Nggak gampang menjaga wudhu. Kalo batal, wudhu. Kalo batal, wudhu. Kalo bisa jaga wudhu itu hebat dan itu pertanda orang baik. Orang yang menjaga wudhu kalau mau maksiat berat~ Tapi kalo gak punya wudhu, maka pintu menuju kemaksiatan itu besar peluangnya.
Sehingga, kata Nabi ﷺ, sempurnakan wudhu. Kalau kita pingin cahaya yang luar biasa di akhirat, maka sempurnakanlah wudhu kita. Karena wudhu adalah cahaya.
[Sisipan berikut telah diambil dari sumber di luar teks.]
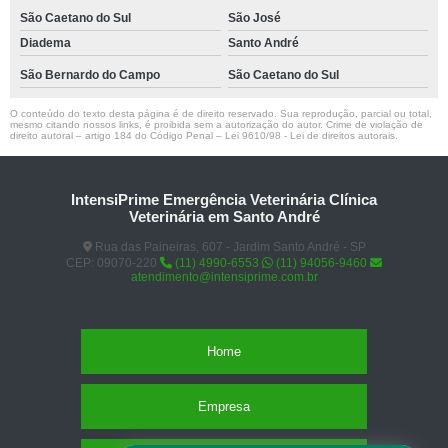
São Caetano do Sul
São José
Diadema
Santo André
São Bernardo do Campo
São Caetano do Sul
O conteúdo do texto desta página é de direito reservado. Sua reprodução, parcial ou total,
mesmo citando nossos links, é proibida sem a autorização do autor. Crime de violação de
direito autoral – artigo 184 do Código Penal –
Lei 9610/98 - Lei de direitos autorais
.
IntensiPrime Emergência Veterinária Clínica
Veterinária em Santo André
Rua das Paineiras, 607 - Jardim Santo André - SP
CEP: 09070-220
(11) 4990-6553
(11) 94056-9460
atendimento@intensiprime.com.br
Home
Empresa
Iman dua macam: Mengerjakan atau Meninggalkan.
Artinya adalah mengerjakan apa yang diperintah dan meninggalkan apa yang dilarang. Ketika seseorang mampu melakukannya, maka ia adalah orang yang beriman.
Tapi jangan STMJ! Shalat terus maksiat jalan~
Yang dimaksud separuh dari iman adalah mengerjakan atau meninggalkan. Kalau punya dua hal ini, maka iman kita sempurna insyaallah.
Orang yang menjalankan ini adalah orang yang bisa membersihkan dirinya karena dia bisa meninggalkan maksiat. Ini yang dimaksud bersuci adalah sebagian dari iman, bukan sekadar membersihkan diri dari hadats kecil dan besar.
Kalimat Alhamdulillah Memenuhi Mizan
Kalo kita senantiasa membaca Alhamdulillah dalam setiap kondisi, kita bersyukur kepada Allah. Jika engkau bersyukur kepada Allah, maka Allah akan memberikan nikmat kepada kita. Artinya ketika seseorang mengucapkan Alhamdulillah meskipun dalam keadaan tidak menyenangkan, maka ia orang yang bersyukur. Wajah orang yang bersyukur itu ceria. Yok jangan murung~
Maka, dalam QS. Ibrahim: 7,
وَإِذْ تَأَذَّنَ رَبُّكُمْ لَئِن شَكَرْتُمْ لَأَزِيدَنَّكُمْ ۖ وَلَئِن كَفَرْتُمْ إِنَّ عَذَابِي لَشَدِيدٌ
Dan (ingatlah juga), tatkala Tuhanmu memaklumkan; “Sesungguhnya jika kamu bersyukur, pasti Kami akan menambah (nikmat) kepadamu, dan jika kamu mengingkari (nikmat-Ku), maka sesungguhnya azab-Ku sangat pedih”
Ternyata, ketika orang masuk surga, kalimat yang muncul adalah Alhamdulillah.
Dalam QS. Az-Zumar: 74,
وَقَالُوا الْحَمْدُ لِلَّهِ الَّذِي صَدَقَنَا وَعْدَهُ وَأَوْرَثَنَا الْأَرْضَ نَتَبَوَّأُ مِنَ الْجَنَّةِ حَيْثُ نَشَاءُ ۖ فَنِعْمَ أَجْرُ الْعَامِلِينَ
Dan mereka mengucapkan: “Segala puji bagi Allah yang telah memenuhi janji-Nya kepada kami dan telah (memberi) kepada kami tempat ini sedang kami (diperkenankan) menempati tempat dalam surga di mana saja yang kami kehendaki; maka surga itulah sebaik-baik balasan bagi orang-orang yang beramal”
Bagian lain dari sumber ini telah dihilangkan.